Porsche Cayenne SUV (2011-2017) - Interior & comfort
The Porsche Cayenne boasts a well built and luxurious interior
Porsche Cayenne dashboard
Despite sitting high up in the Porsche Cayenne, the dashboard and centre console have been designed to wrap around the driver, so it feels more natural to drive quickly. With so much grip, it's important you feel supported in corners, and the Cayenne's leather seats do a great job of holding you in place while also offering excellent comfort for longer trips.
The Cayenne benefits from a great interior that’s impeccably well put together with beautifully made switches, meaning the cabin feels very well built and solid. There are lots of personalisation options available, too. Our only serious complaint is the confusing number of buttons and switches on the centre console. While it's less car-like and closer to a conventional 4x4 than the Cayenne, the Range Rover Sport is a more relaxing place to spend time. Similarly, the iDrive system in the BMW X5 feels easier to use, because it has a single rotary dial with fewer buttons around it.

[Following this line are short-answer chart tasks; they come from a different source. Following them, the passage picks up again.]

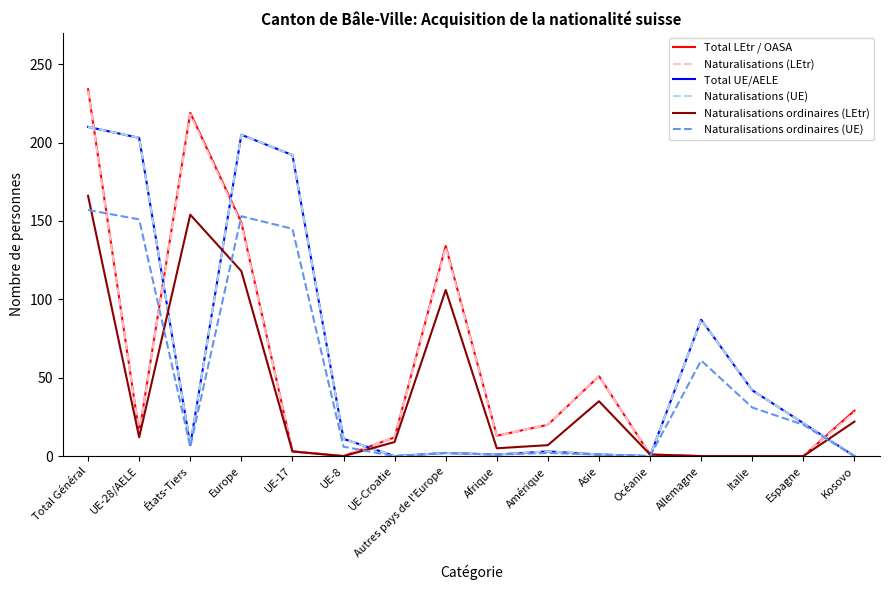

Reading left to right, extract all data points from this chart.

Total LEtr / OASA: 234	15	219	149	3	0	12	134	13	20	51	1	0	0	0	29
Naturalisations (LEtr): 233	15	218	148	3	0	12	133	13	20	51	1	0	0	0	28
Total UE/AELE: 210	203	7	205	192	11	0	2	1	3	1	0	87	42	21	0
Naturalisations (UE): 210	203	7	205	192	11	0	2	1	3	1	0	87	42	21	0
Naturalisations ordinaires (LEtr): 166	12	154	118	3	0	9	106	5	7	35	1	0	0	0	22
Naturalisations ordinaires (UE): 157	151	6	153	145	6	0	2	1	2	1	0	61	31	20	0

For a performance-orientated SUV, the Cayenne deals with rough roads very well, particularly when fitted with air suspension. Smaller alloy wheels provide the most comfort – and keep more road noise out of the cabin – but it's easy to see why the bigger, more stylish options are so popular. Rear visibility is poor because of a small rear window and thick tailgate, so you'll need to rely on parking sensors to make reversing easier.
At motorway speeds, the Cayenne isn't as refined as the BMW X5 or Range Rover Sport. If you do choose the larger 20 or 21-inch alloy wheels, tyre noise is louder than most people would like in a luxury SUV. Also, there's quite a lot of wind noise around the bulky door mirrors.
The entry-level Cayenne is fitted with dual-zone climate control, electrically adjustable seats, 18-inch alloy wheels, cruise control, a seven-inch touchscreen and a powered tailgate. There are numerous options, and most are expensive, so it's possible (and very easy) to add thousands of pounds to the total price.
Extras include sat nav, wireless internet, enhanced Bose or Burmester stereos and even a mahogany interior trim package. Surprisingly (and disappointingly for a car this expensive) a DAB digital radio is only fitted as standard to the near-six-figure Cayenne Turbo. Bluetooth, DAB and sat nav are all standard on the Range Rover Sport. We think the £1,100 Porsche Adaptive Suspension Management (PASM, seen above) is a worthwhile extra, as it really transforms the Cayenne's ride quality on poor road surfaces.